Lay out the data below as a two-column CSV with columns "label" and "value", putting each in its own quoted field and replacing any line breaks with spaces. Begin with the line that contains "class: Magnoliopsida", continue through the end of the data, and leave the pictures out.

***** SOURCE RECORDS *****

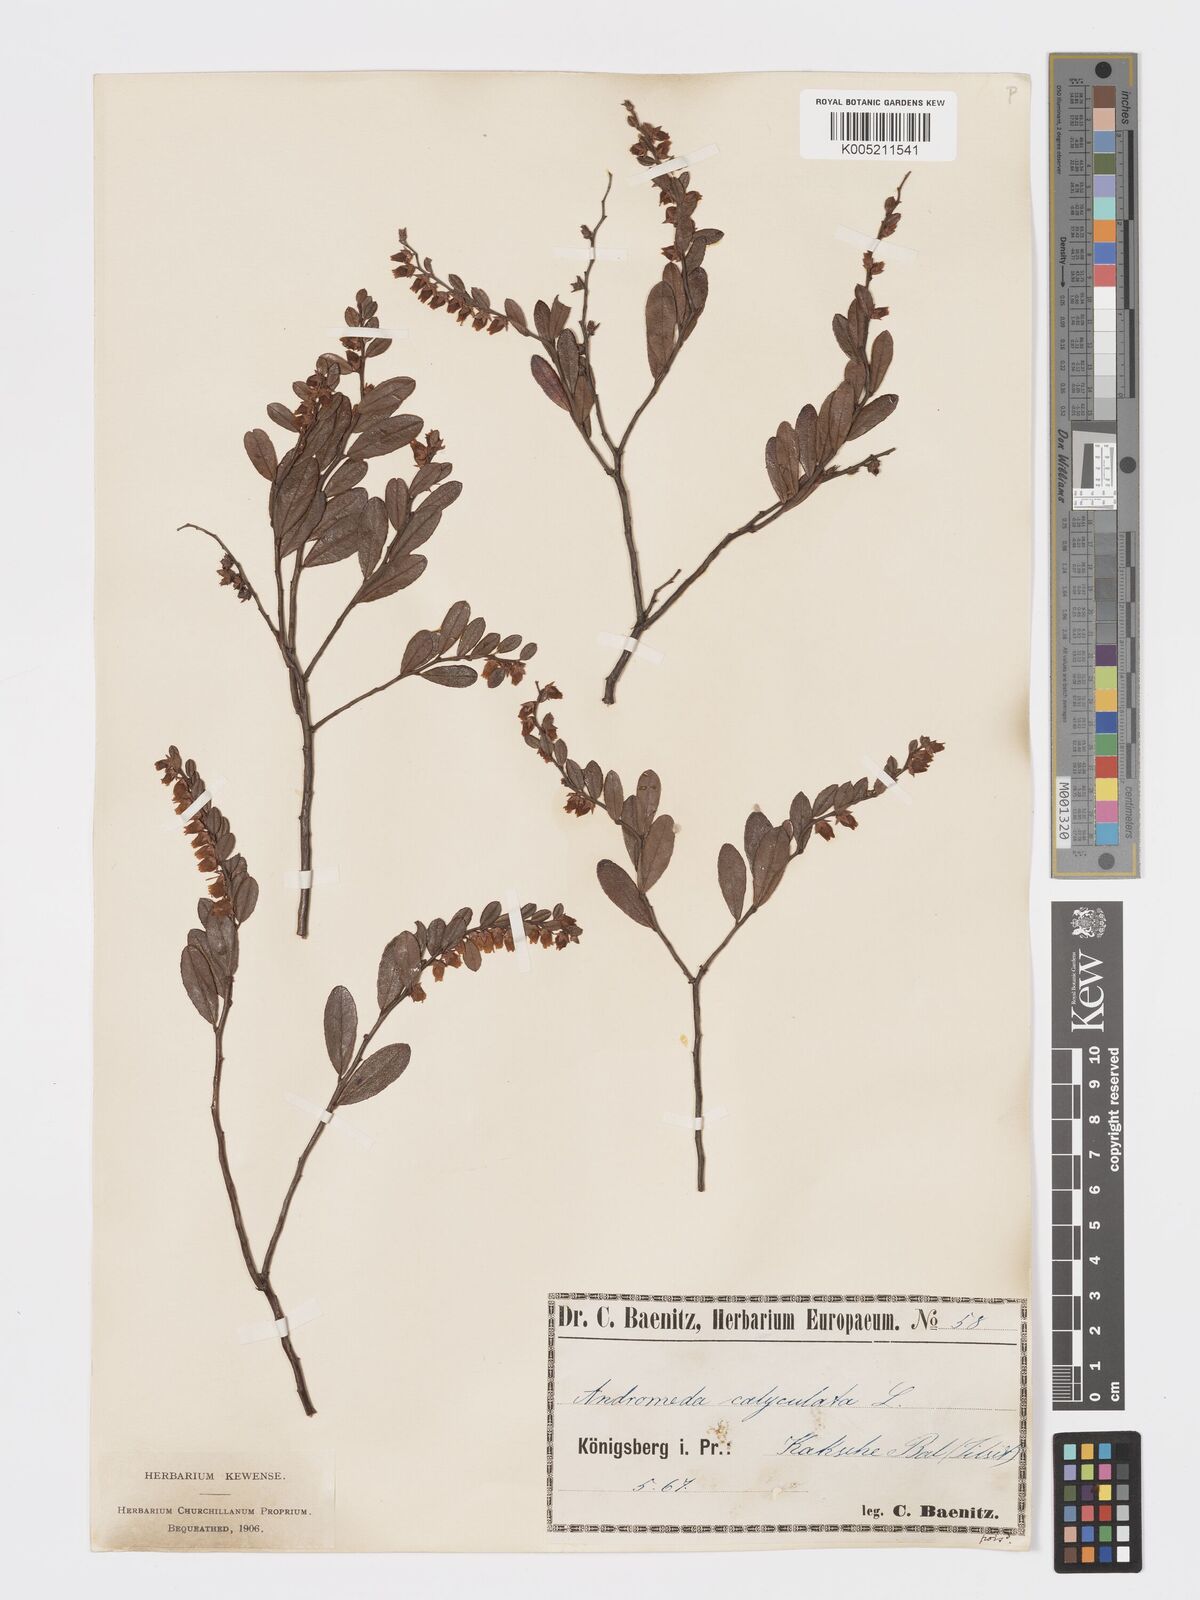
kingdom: Plantae
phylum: Tracheophyta
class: Magnoliopsida
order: Ericales
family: Ericaceae
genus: Chamaedaphne
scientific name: Chamaedaphne calyculata
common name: Leatherleaf
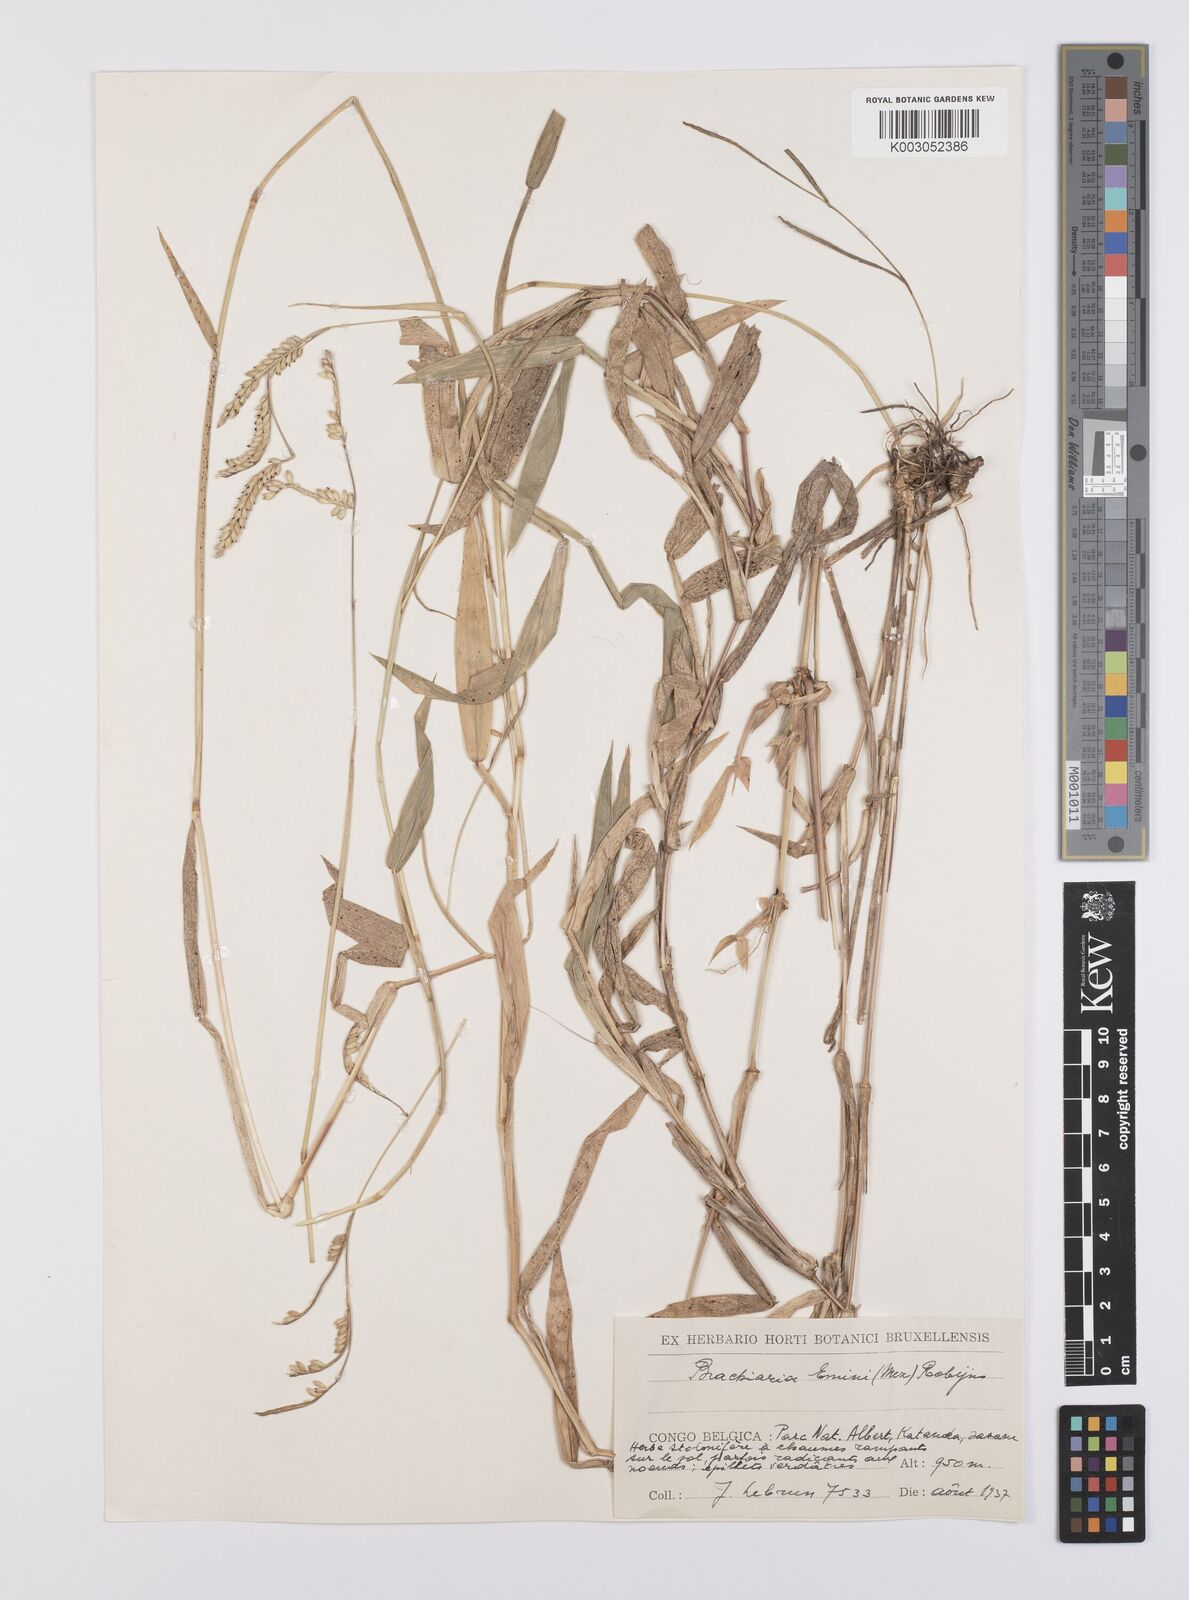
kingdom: Plantae
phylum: Tracheophyta
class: Liliopsida
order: Poales
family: Poaceae
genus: Urochloa
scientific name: Urochloa eminii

*****

__RESULT FOR THIS TASK__
label,value
"class:","Magnoliopsida"
"order:","Ericales"
"family:","Ericaceae"
"genus:","Chamaedaphne"
"scientific name:","Chamaedaphne calyculata"
"common name:","Leatherleaf"
"kingdom:","Plantae"
"phylum:","Tracheophyta"
"class:","Liliopsida"
"order:","Poales"
"family:","Poaceae"
"genus:","Urochloa"
"scientific name:","Urochloa eminii"